* [What is required]:
Lines from the beginning of the entries up to and including the one with "barre chords |" must be duplicated word for word; leave out all others.

•••••

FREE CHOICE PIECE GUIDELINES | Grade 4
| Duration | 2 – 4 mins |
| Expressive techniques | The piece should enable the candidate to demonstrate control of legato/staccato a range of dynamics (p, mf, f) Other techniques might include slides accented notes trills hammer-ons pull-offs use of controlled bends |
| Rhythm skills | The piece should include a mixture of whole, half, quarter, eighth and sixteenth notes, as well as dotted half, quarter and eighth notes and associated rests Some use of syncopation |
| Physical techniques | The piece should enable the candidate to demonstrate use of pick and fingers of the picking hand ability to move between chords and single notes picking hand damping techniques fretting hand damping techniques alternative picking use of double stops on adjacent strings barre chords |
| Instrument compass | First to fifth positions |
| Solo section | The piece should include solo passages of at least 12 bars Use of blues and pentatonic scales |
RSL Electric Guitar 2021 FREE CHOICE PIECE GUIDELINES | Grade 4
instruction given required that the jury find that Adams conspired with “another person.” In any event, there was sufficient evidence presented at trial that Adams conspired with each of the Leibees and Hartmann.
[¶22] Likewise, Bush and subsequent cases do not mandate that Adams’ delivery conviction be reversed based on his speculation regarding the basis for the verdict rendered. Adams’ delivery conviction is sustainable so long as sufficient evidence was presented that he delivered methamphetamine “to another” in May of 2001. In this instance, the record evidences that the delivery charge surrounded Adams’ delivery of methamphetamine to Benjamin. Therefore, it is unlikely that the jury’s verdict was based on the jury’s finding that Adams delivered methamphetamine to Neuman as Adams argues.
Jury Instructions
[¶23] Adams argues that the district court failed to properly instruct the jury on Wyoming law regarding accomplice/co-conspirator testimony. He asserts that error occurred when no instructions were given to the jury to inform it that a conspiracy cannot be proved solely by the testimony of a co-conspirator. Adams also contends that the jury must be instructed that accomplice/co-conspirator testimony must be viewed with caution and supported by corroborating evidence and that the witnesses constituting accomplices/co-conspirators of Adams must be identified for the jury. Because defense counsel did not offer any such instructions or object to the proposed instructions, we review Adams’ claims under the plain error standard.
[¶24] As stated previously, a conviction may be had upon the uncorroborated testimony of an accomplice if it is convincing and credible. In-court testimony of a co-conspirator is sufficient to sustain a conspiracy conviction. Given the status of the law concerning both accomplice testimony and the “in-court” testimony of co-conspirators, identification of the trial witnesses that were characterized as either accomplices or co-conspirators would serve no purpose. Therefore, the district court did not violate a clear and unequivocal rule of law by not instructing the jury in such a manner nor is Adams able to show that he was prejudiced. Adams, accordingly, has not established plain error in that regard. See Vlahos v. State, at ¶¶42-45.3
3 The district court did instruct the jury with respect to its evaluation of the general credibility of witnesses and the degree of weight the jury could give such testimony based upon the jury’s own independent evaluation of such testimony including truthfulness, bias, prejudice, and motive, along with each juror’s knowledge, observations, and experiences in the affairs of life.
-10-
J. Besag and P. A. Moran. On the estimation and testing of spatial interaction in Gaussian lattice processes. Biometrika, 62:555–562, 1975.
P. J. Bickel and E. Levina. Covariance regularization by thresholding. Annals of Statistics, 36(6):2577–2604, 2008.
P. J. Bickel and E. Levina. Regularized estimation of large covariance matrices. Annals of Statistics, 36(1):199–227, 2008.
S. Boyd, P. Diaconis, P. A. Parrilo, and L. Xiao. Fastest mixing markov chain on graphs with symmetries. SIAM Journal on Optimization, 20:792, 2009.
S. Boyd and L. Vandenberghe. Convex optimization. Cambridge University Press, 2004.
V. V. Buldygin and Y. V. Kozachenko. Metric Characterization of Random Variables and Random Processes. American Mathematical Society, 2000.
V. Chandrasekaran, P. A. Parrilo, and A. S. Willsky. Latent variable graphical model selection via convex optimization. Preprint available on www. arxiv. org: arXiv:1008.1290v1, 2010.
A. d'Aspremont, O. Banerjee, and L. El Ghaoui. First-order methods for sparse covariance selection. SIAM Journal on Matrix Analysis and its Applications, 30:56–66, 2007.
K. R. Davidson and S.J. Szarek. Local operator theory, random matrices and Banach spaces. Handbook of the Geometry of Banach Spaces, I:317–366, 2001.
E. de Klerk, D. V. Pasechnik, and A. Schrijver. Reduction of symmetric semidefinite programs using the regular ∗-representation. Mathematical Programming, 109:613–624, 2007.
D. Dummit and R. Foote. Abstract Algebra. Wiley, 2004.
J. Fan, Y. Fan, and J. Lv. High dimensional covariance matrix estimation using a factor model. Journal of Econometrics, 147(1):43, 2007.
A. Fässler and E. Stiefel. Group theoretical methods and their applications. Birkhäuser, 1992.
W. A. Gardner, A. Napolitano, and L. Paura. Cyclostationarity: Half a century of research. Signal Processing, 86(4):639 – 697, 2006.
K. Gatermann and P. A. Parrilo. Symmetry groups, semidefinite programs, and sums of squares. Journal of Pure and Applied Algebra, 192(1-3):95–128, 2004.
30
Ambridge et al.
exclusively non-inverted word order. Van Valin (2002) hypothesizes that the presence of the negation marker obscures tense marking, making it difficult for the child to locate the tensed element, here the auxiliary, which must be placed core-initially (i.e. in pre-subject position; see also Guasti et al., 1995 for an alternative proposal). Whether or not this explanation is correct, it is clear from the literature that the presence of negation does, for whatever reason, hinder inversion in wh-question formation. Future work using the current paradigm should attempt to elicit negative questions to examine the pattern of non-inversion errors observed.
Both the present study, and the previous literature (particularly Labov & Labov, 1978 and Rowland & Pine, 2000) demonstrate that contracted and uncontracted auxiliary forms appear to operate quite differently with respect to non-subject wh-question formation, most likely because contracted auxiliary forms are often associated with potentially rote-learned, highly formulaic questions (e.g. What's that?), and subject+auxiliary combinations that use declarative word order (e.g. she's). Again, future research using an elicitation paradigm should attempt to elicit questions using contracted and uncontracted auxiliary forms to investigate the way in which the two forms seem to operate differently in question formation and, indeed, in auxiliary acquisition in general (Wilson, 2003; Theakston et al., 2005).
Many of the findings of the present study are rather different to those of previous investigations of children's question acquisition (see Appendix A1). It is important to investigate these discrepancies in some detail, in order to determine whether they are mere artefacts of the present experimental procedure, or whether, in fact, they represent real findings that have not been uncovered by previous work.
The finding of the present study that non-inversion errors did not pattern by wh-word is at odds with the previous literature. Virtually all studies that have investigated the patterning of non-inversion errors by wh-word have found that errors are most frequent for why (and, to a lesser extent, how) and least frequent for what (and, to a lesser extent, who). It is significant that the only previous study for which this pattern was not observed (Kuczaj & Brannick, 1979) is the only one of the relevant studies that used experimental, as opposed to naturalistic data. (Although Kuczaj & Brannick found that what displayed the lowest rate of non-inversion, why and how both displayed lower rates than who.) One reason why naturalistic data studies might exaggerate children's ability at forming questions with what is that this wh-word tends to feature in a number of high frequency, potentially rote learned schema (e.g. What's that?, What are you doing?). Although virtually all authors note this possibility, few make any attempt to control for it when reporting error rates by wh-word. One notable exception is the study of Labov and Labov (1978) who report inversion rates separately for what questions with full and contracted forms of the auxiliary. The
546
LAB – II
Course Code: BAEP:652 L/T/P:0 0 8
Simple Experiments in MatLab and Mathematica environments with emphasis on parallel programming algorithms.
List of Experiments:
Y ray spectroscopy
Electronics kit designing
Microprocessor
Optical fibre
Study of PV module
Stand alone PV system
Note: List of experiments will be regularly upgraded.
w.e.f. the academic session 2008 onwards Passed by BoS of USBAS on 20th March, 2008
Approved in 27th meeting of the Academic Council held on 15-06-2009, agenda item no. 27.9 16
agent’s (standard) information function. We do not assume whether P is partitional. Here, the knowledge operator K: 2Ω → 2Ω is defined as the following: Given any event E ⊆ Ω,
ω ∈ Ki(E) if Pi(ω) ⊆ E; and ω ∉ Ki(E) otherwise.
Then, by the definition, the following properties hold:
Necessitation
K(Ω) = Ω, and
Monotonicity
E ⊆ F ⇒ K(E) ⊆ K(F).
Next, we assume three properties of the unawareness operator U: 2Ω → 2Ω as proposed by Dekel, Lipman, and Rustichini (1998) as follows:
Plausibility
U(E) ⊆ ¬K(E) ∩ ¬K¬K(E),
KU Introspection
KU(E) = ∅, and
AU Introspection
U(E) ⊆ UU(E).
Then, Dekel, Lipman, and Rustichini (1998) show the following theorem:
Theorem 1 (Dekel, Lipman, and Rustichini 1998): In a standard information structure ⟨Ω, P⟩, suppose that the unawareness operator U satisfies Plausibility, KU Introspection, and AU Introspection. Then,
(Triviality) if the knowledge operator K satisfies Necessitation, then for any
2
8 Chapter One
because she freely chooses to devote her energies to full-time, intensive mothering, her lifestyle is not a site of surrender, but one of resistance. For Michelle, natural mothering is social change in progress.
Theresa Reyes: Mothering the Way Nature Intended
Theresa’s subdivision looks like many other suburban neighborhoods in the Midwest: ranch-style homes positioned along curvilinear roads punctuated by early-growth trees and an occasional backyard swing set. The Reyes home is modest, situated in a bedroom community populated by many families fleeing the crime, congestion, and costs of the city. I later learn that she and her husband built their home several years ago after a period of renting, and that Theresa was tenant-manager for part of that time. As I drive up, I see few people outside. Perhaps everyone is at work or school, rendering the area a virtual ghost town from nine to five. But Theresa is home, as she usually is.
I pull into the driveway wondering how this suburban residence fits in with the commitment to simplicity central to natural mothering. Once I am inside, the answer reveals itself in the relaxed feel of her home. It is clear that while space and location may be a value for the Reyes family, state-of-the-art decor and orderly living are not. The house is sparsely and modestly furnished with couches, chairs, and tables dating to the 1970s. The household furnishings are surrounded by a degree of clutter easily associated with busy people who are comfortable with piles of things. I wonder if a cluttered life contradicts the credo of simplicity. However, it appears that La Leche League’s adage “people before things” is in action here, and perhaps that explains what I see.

•••••

* [Response]:
FREE CHOICE PIECE GUIDELINES | Grade 4
| Duration | 2 – 4 mins |
| Expressive techniques | The piece should enable the candidate to demonstrate control of legato/staccato a range of dynamics (p, mf, f) Other techniques might include slides accented notes trills hammer-ons pull-offs use of controlled bends |
| Rhythm skills | The piece should include a mixture of whole, half, quarter, eighth and sixteenth notes, as well as dotted half, quarter and eighth notes and associated rests Some use of syncopation |
| Physical techniques | The piece should enable the candidate to demonstrate use of pick and fingers of the picking hand ability to move between chords and single notes picking hand damping techniques fretting hand damping techniques alternative picking use of double stops on adjacent strings barre chords |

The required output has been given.